Auch die von Arthur Young geführte Entwicklungsabteilung von Bell Aircraft untersuchte ab Mitte der 40er Jahre verschiedene Konzepte, darunter auch ein Verwandlungsflugzeug, das die jeweils positiven Eigenschaften von Flächenflugzeugen und Helikoptern in sich vereinen sollte. Der Name: Bell 200, heute aber eigentlich nur unter der militärischen Bezeichnung XV-3 bekannt.
Anstelle eines konventionellen Hauptrotors verfügte die XV-3 über Tragflächen, an deren Enden sich je ein Pylon mit einem schwenkbaren Propeller befand. Im Hubschraubermodus wirkten die Propellerblätter wie zwei gegenläufige Rotorsysteme, hoben damit gleichzeitig auch das Drehmoment auf, was einen Heckrotor überflüssig machte. Wurden die Propeller um 90 Grad nach vorn geneigt, kam der Geschwindigkeitsvorteil eines klassischen Propellerflugzeugs zum Tragen. Die Rotoren sorgten wie konventionelle Propeller für den Vortrieb. Mit Hilfe eines Schaltgetriebes konnte der Pilot die Rotordrehzahl während des Reiseflugs reduzieren − ein zugleich simples wie geniales Prinzip, so schien es jedenfalls in der Theorie.

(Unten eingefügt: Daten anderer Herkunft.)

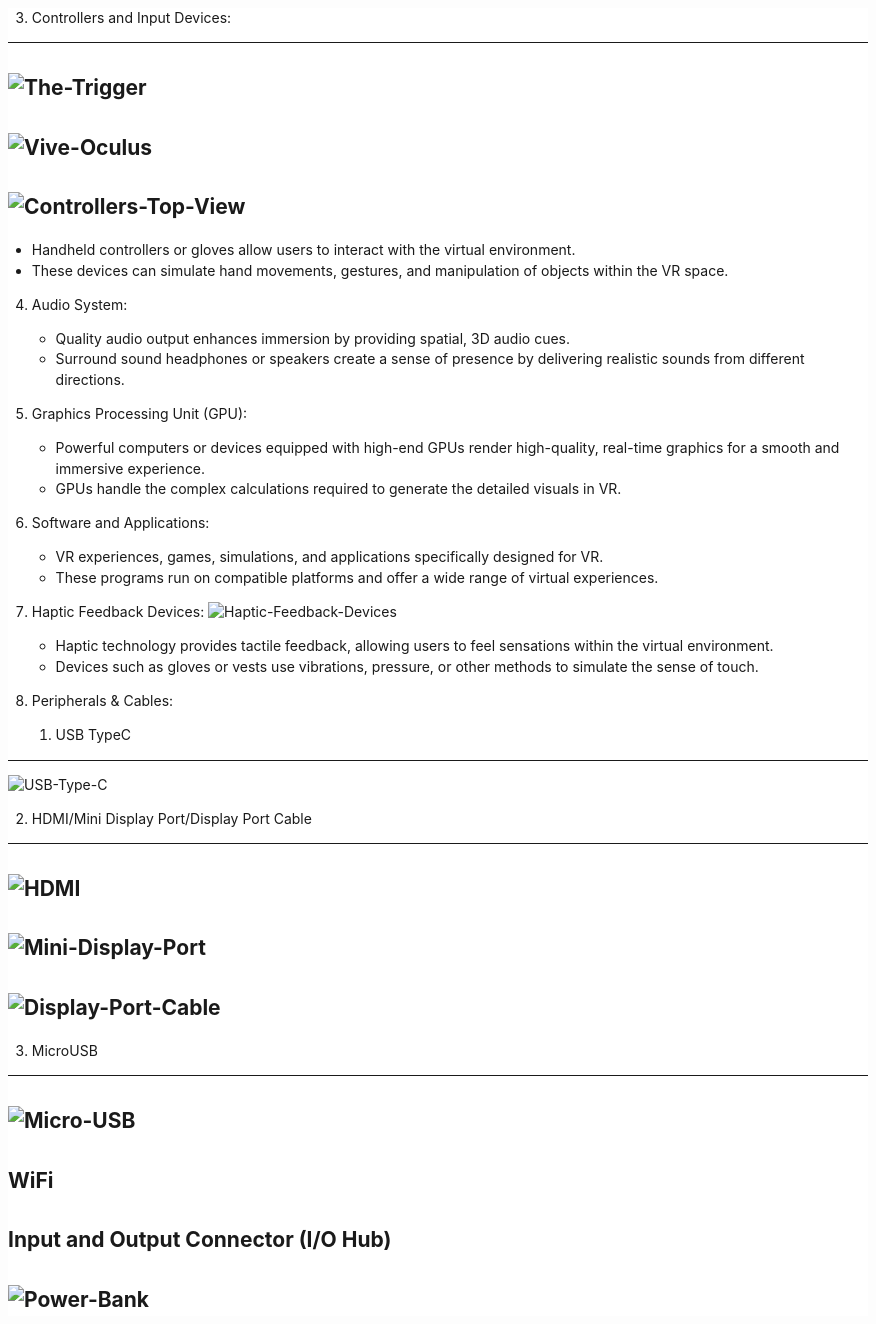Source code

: 3. Controllers and Input Devices:
--- 
   ![The-Trigger](The-Trigger.png)
---   
   ![Vive-Oculus](Vive-Oculus.png)
---
   ![Controllers-Top-View](Controllers-Top-View.png)
---
   - Handheld controllers or gloves allow users to interact with the virtual environment.
   - These devices can simulate hand movements, gestures, and manipulation of objects within the VR space.

4. Audio System:
   - Quality audio output enhances immersion by providing spatial, 3D audio cues.
   - Surround sound headphones or speakers create a sense of presence by delivering realistic sounds from different directions.

5. Graphics Processing Unit (GPU):
   - Powerful computers or devices equipped with high-end GPUs render high-quality, real-time graphics for a smooth and immersive experience.
   - GPUs handle the complex calculations required to generate the detailed visuals in VR.

6. Software and Applications:
   - VR experiences, games, simulations, and applications specifically designed for VR.
   - These programs run on compatible platforms and offer a wide range of virtual experiences.

7. Haptic Feedback Devices:
    ![Haptic-Feedback-Devices](Haptic-Feedback-Devices.png)
 
   - Haptic technology provides tactile feedback, allowing users to feel sensations within the virtual environment.
   - Devices such as gloves or vests use vibrations, pressure, or other methods to simulate the sense of touch.

8. Peripherals & Cables: 
   1.	USB TypeC
---
   ![USB-Type-C](USB-Type-C.png)

   2.	HDMI/Mini Display Port/Display Port Cable   
---   
   ![HDMI](hdmi.png)
---
   ![Mini-Display-Port](Mini-Display-Port.png)
---
   ![Display-Port-Cable](Display-Port-Cable.png)
---
   3.	MicroUSB
---
   ![Micro-USB](Micro-USB.png)
---
   WiFi
---
   Input and Output Connector (I/O Hub)
---
![Power-Bank](Power-Bank.png)
---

Larry Bell war so überzeugt von der Idee des Verwandlungsflugzeugs, dass er nach dem Weggang von Arthur Young 1947 ein Jahr später Robert (Bob) Lichten einstellte. Dieser galt als Experte und hatte bereits bei einem anderen Unternehmen ein System für einen Rotor und dessen Kraftübertragung entwickelt, das speziell für die bis dahin weitgehend unbekannte und unerforschte konvertible Nutzung gedacht war. Das Unternehmen war allerdings bankrott gegangen, noch bevor wirkliche Flugtests erfolgen konnten.

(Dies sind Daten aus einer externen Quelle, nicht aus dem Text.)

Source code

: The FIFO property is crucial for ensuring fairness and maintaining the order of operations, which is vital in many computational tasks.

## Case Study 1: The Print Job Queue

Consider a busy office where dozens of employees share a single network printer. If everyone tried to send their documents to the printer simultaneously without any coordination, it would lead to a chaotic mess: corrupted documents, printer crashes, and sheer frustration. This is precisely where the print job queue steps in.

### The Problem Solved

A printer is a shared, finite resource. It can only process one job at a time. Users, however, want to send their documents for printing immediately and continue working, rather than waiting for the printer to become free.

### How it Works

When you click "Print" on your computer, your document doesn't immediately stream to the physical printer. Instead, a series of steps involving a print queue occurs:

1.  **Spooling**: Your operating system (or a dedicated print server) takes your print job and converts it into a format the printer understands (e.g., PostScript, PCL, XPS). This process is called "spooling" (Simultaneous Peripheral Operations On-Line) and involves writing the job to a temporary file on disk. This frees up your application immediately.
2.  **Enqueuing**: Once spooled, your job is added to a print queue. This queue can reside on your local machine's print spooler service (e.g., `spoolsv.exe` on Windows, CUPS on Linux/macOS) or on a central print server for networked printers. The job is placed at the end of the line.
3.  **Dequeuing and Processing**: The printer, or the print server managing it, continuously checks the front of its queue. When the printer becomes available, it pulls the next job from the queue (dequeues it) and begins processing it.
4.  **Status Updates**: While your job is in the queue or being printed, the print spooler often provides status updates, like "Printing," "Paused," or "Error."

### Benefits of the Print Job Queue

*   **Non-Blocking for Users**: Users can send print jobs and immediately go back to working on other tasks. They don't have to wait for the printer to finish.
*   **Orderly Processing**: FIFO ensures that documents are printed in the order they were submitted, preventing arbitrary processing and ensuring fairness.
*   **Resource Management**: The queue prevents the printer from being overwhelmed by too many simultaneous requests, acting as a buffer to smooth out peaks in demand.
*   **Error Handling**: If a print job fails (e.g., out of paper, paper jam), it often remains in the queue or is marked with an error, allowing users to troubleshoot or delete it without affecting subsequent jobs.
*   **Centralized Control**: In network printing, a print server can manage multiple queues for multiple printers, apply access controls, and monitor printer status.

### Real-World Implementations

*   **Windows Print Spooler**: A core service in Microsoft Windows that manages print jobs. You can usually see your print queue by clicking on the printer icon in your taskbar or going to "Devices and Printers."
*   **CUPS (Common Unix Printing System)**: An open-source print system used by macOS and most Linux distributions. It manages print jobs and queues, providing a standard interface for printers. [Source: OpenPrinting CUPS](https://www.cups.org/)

Allein die Vorstellung, dass man mit einem Helikopter die Probleme der Geschwindigkeit überwinden könnte, beflügelte Larry Bell. „Das konvertible Fluggerät wird Wege des Lufttransports öffnen, von denen nie jemand zu träumen gewagt hat“, wird er häufig im zusammenhang mit seinem Tiltrotor-Programm zitiert.
Bells Vision zahlte sich schon bald aus, denn Ende der 40er Jahre nahm das Militär die Vielseitigkeit der Helikopter zur Kenntnis. Da aber die relativ geringe Geschwindigkeit das Einsatzspektrum erheblich limitierte, kam die Frage auf, ob es möglich wäre, ein konvertibles Fluggerät zu entwickeln. Der Koreakonflikt hatte gerade begonnen, und das Interesse der US-Armee an der noch weitgehend unbekannten Tiltrotor-Technologie sorgte für die notwendige Finanzierungsgrundlage. 1950 startete die Armee eine Ausschreibung für die Entwicklung eines Verwandlungsflugzeugs. Bell, McDonnell und Sikorsky waren die drei Finalisten. 1951 erhielten dann Bell für die XV-3 und McDonnell für die XV-1 (ein Autogyro mit zuschaltbarem Blattspitzenantrieb) Aufträge zum Bau von Prototypen. Sikorskys Projekt XV-2 war bereits zuvor storniert worden.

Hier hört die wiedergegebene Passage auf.